Novamente, o outro lado modifica a história. Fala Melodia: "Liguei para Cássia outro dia me oferecendo para escrever uma música para ela. Ela falou que queria, mas é tímida demais, fica na dela. Eu nem sabia que havia regravado "Farrapo Humano'. É talentosíssima, sou fã de Cássia Eller".
Mas o projeto de inéditas pode ser de novo atropelado -depois de Cazuza, os agentes dessa vez são o mesmo Waly e Noel Rosa.
Conversamos sobre fazer um projeto com Noel", diz Cássia. "Eu queria montar uma opereta dele, "A Noiva do Condutor'. Noel fez duas: essa, que Grande Otelo e Marília Pêra já fizeram no passado, e "O Ladrão de Galinhas', incompleta.

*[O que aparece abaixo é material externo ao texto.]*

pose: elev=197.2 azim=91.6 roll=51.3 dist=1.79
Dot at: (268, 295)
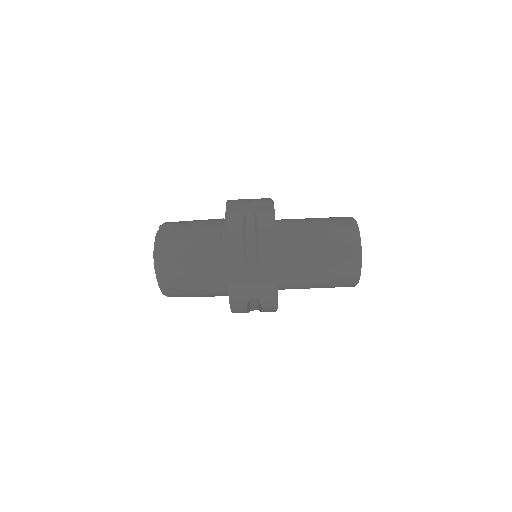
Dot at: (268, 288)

Uns amigos de Brasília que me mostraram, em 86."
Tal fato significaria a reaproximação de uma natimorta carreira de atriz, que ela descreve no texto promocional do novo CD ("Sabem que já fui atriz? Pois fui, mas morro de vergonha quando confesso isso"). Não durou muito: "só cantando fico à vontade", diz.
A opereta é sonho ainda incerto. "É difícil. Para montar a opereta de Noel, precisaria de elenco, orquestra, banda, tudo. Penso em fazer se for com Waly, acho que já posso me sentir à vontade como atriz", diz, olhando para baixo.
Waly Salomão, responsável no início dos 70 pelo antológico show/disco "Fatal", de Gal Costa, ainda estende as asas sobre Cássia e seus "venenos".
São dele a concepção de capa e a idéia de reproduzir no estojo de CD o quadro "Urutu" (28), de Tarsila do Amaral ("ficou encantado com a serpente protegendo o ovo; se não fosse ele, eu nunca ia ver ligação com "Veneno'").
Tudo aponta para uma hegemonia de Waly Salomão (à procura de nova Gal?), certo? Não é bem assim. Cássia admite que houve uma briga -na estréia do show que agora origina "Veneno Vivo".
"É que eu nunca tinha feito texto, maquiagem, roupa, essas coisas que ele inventou. Antes de começar, fiquei me olhando no espelho e não tive coragem. Não fiz nada do combinado, não falei o texto do diário do Cazuza, não cantei as vinhetas. Ele ficou puto, foi embora sem falar comigo."
A crise foi logo contornada, segundo ela. "Fui ao hotel, expliquei, obriguei ele a ir ao show no outro dia. Aí fiz tudo, cantei "Samba e Amor', do Chico, que eu morria de medo."
A relação parece se encaminhar para um embate entre personalidades fortes. Se Waly dirigia Gal com facilidade, Cássia parece meio porco-espinho.
De todas as vinhetas propostas por ele, só "Clareia Lua", ciranda recolhida por Villa-Lobos, chega ao disco, abrindo "Vida Bandida", de Lobão. O texto do diário de Cazuza e a canção de Chico, entre outras, sumiram. "Mas é que eram partes de músicas que ficaram de fora do CD. Não fazia sentido incluir", despista, falsa tímida.


O jornalista Pedro Alexandre Sanches viajou a convite da gravadora PolyGram.